> [BRIEF]:
Below are several entries. Transcribe exactly those lines that fall from the one with "have sunk create" through the one with "allows us to pinpoint", end lines included.

——————————

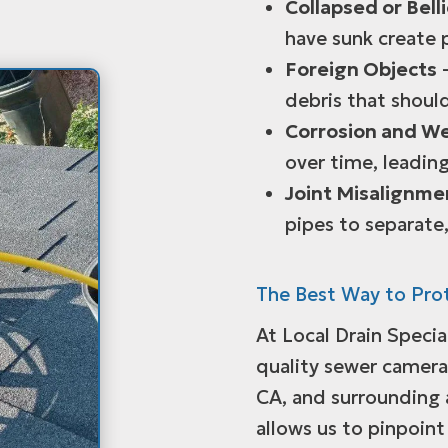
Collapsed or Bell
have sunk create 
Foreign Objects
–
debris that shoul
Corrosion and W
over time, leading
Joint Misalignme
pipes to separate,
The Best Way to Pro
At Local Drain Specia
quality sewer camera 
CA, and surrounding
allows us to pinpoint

——————————

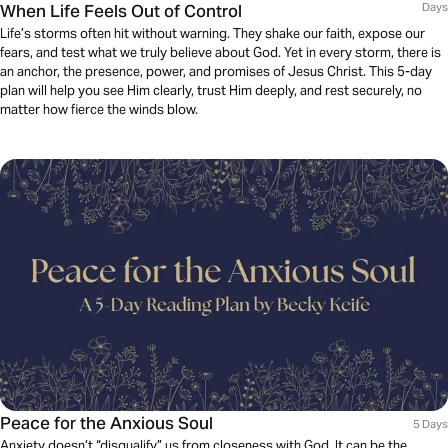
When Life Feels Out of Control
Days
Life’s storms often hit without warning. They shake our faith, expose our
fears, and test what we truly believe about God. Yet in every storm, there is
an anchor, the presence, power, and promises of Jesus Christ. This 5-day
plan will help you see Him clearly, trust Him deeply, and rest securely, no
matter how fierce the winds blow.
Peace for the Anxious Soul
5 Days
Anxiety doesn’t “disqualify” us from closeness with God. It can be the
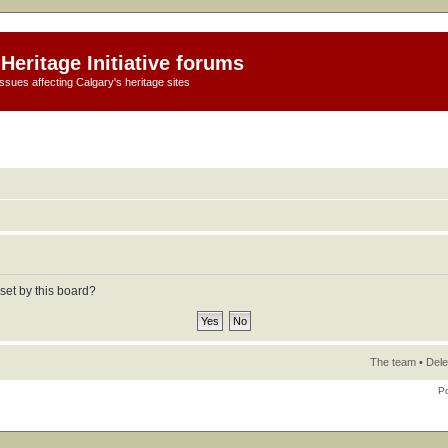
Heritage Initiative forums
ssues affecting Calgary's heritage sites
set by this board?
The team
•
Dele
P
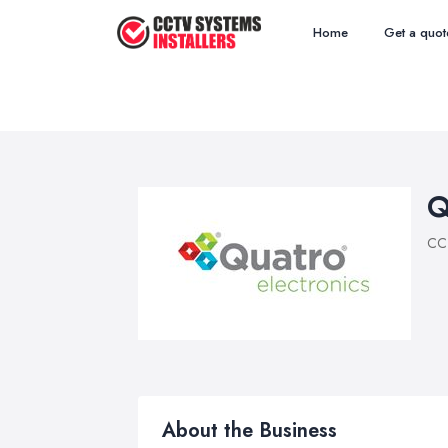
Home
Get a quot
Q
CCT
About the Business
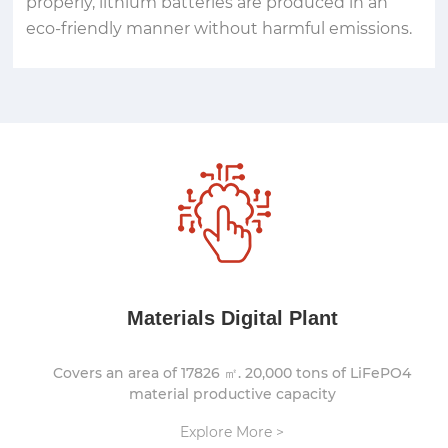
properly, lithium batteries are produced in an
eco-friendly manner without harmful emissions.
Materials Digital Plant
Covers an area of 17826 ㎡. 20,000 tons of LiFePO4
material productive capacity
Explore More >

——————————

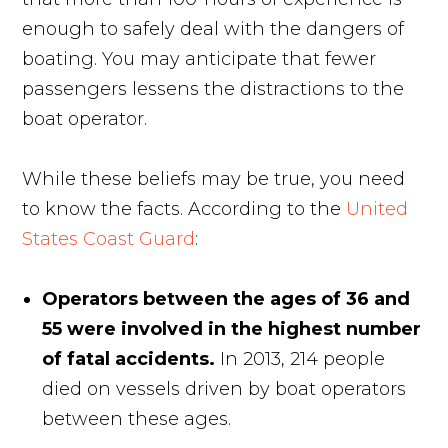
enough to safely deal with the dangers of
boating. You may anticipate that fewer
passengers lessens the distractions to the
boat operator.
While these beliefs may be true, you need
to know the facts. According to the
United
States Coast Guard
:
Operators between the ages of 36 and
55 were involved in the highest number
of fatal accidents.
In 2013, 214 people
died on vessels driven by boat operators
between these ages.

——————————

> [PROBLEM SOLUTION]:
have sunk create 
Foreign Objects
–
debris that shoul
Corrosion and W
over time, leading
Joint Misalignme
pipes to separate,
The Best Way to Pro
At Local Drain Specia
quality sewer camera 
CA, and surrounding
allows us to pinpoint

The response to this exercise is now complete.